What the task asks: Reproduce the whole listing below without its pictures, exactly as written.

Given information:
========

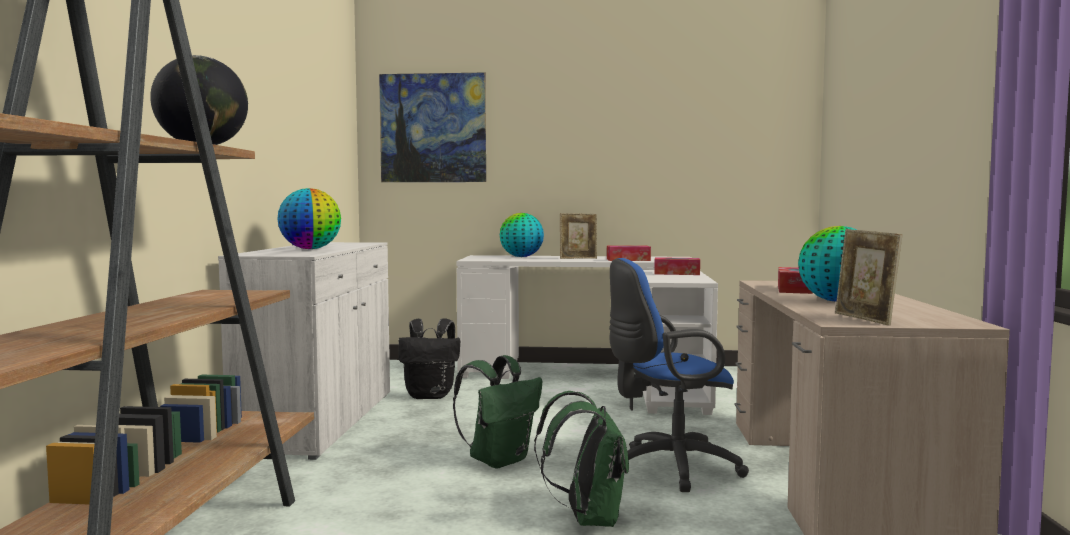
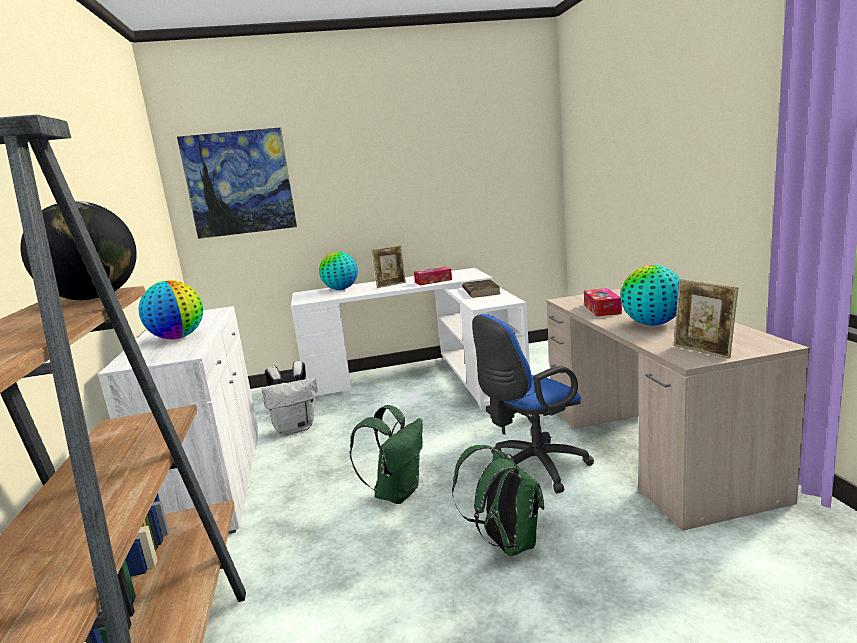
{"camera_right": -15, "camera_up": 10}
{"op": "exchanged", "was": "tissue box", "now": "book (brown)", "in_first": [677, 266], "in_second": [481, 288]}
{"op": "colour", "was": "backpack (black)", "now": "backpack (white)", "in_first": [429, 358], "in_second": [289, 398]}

========

Solution to the problem:
{"camera_right": -15, "camera_up": 10}
{"op": "exchanged", "was": "tissue box", "now": "book (brown)", "in_first": [677, 266], "in_second": [481, 288]}
{"op": "colour", "was": "backpack (black)", "now": "backpack (white)", "in_first": [429, 358], "in_second": [289, 398]}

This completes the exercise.